Researchers at the University of South Florida (USF), who are working with EMOL Health, submitted a paper which is under review by IEEE Transactions on Biomedical Engineering. This paper outlines a process for extracting information from EMRs to develop prognostic models by focusing on palliative chemotherapy for stage IV breast cancer patients.

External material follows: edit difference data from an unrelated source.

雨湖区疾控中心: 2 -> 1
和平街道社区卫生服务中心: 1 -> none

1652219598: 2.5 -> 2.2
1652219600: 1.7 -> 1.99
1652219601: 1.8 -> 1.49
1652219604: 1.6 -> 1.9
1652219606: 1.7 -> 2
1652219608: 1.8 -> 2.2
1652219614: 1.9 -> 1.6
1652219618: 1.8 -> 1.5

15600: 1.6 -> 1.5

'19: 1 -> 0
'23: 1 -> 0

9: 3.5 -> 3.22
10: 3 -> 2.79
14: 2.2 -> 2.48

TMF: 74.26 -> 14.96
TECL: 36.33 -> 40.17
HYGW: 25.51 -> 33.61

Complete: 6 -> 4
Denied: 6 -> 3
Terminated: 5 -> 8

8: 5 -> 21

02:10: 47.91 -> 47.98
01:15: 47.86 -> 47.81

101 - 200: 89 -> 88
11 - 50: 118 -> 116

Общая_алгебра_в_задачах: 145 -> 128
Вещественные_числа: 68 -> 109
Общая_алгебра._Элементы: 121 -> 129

Abstract: The purpose of this work is to develop a model to predict a stage IV breast cancer patient’s response to first-line chemotherapy using data mining techniques. We discuss the process of extracting and processing electronic medical record (EMR) data from a private oncology practice and the method for developing a logistic regression model based on commonly collected laboratory data. There were approximately 1200 patients from a large medical oncology practice in the mid-west initially identified for participation in our study. A k-fold cross validation was utilized to train and test the model with accuracy, specificity, and sensitivity being used for evaluation purposes. Three consensus models (CM1-3) were constructed with accuracy being the primary mea- sure of model performance. The accuracies, as a percent, for the three models were 71.96 ± 0.22, 71.87 ± 0.22, and 71.04±0.15. The difference in accuracies was found to be significantly different for each pair of consensus models (CM1 vs CM2, p = 0.02; CM1 vs CM3, p < 0.001; CM2 vs CM3, p < 0.001).